Gece yarısını geçeli dört saat oluyordu. Çalan alarmını kapattı. Kıvrılan bacaklarını yere indirip vücudunu gerdirdi. Adımını attığı yerde gıcırdayan tahtaların sesi eşliğinde kapısı açık olan lavabosuna girip yüzüne su serpti, kendine geldiğinde Amerikan usulü olan mutfağına geçip buzluktaki soğuk suyundan içti. Artık eskisi gibi boğazını acıtmıyordu soğuk su, alışmıştı.
Odasına geri döndü ve bir kaç dakika içerisinde üzerindeki kıyafetlerden kurtuldu. Kahverengi dolabının kapağını açıp gri sporcu sutyenini giydi altına da siyah taytını geçirdi. Rastgele aldığı soket çorabı da ayağını giyip saçlarını taradı. Kopan bir kaç teli umursamadan devam etti saçlarını sıkı toplamaya. İşini bitirdikten sonra üstünü saran hırkasını giydi ve cebine telefonunu attı. Ne olur ne olmaz diye de iç cebine bir çakı attı.
Ormana yakın olan evinden çıktı ve ormanın içine koşmaya başladı, her gün yaptığı gibi. Gece dörtte kalkar ormanda bildiği yolda koşusunu yapar iki saate yakın bir saat diliminde eve gelirdi. Bir düzeni vardı ve ne olursa olsun aksatmazdı. Koşmaya başladığından beri hızını hiç düşürmüyordu kırk beş dakika olduğunda adımlarını yavaşlattı ve terleyen boynunu parmakları ile sildi.
Koşusunu yaparken yalnız olduğu veya gece olduğu umurunda olmazdı. Devam etti. Yol ilerledikçe ağaçların arasındaki mesafe sıklığı azalıyor, gecenin karanlığı artıyordu. Adımları birden yavaşladı. İçinde ilk defa tedirginliği hisseti ama dik duruşundan soğuk bakışlarından ödün vermedi. Adımlarını devam ettirdi. Dört ağaç eksikliğindeki boş araziye yaklaşırken kulağına gelen sesleri dinledi. Hızla ağacın arkasına kendisini attı ve yere çöktü. Az sonra göreceği görüntü yüzünden belki de hayatı değişecekti.

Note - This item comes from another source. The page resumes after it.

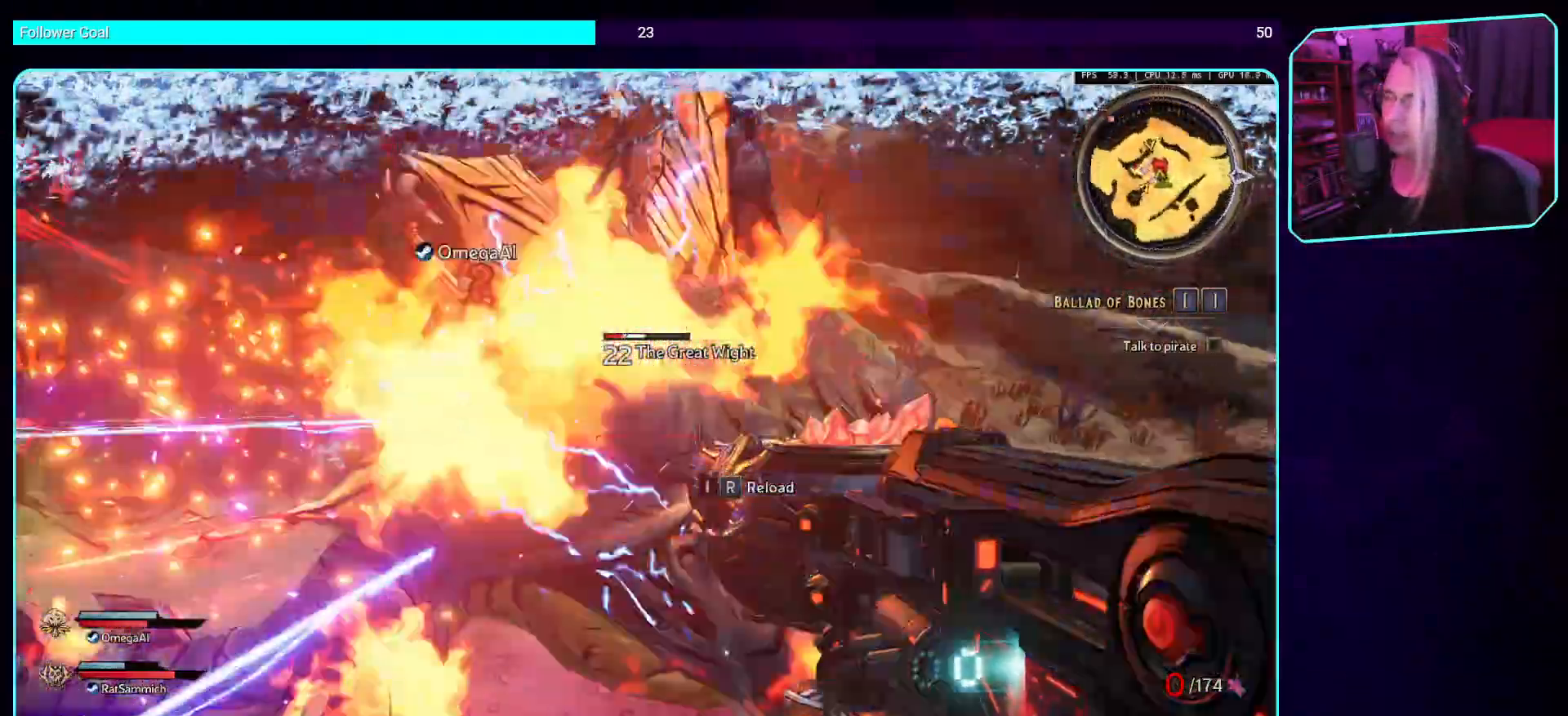
{"keys": ["s"], "mouse": ["left"], "events": [[101, "mouse_left", "up"], [168, "mouse_left", "down"], [336, "mouse_left", "up"], [386, "a", "up"], [403, "mouse_left", "down"]]}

Üç el sıkılmış silah sesi ve karanlık geceyi bölen acı haykırışlar...
Cebindeki çakıyı aldı ve dikkatle ağacın arkasındaki başını öne uzattı. Yirmi metre kadar ilerisinde ağaçların olmadığı boşluğa baktı. Yerde yatan yüzleri belli olmayan iki bedeni gördü, birinin başından diğerinin göğsünden ve yine başından akan kanı gördü. Hayır korkmuyordu. Yerde yatan bedenlerin başındaki silüete baktı. Adam cebinden çıkardığı zipposunu yaktı ve ağzındaki sigaranın ucunu alevlendirdi. Genç kız yutkunduğunda elinde sıktığı çakının sivri tarafı farkında olmadan avcuna battı. Sessizce bir küfür mırıldandı ve başını kaldırdığında karşısındaki adamın geceye karışan delici karanlık gözleri ile karşılaştı.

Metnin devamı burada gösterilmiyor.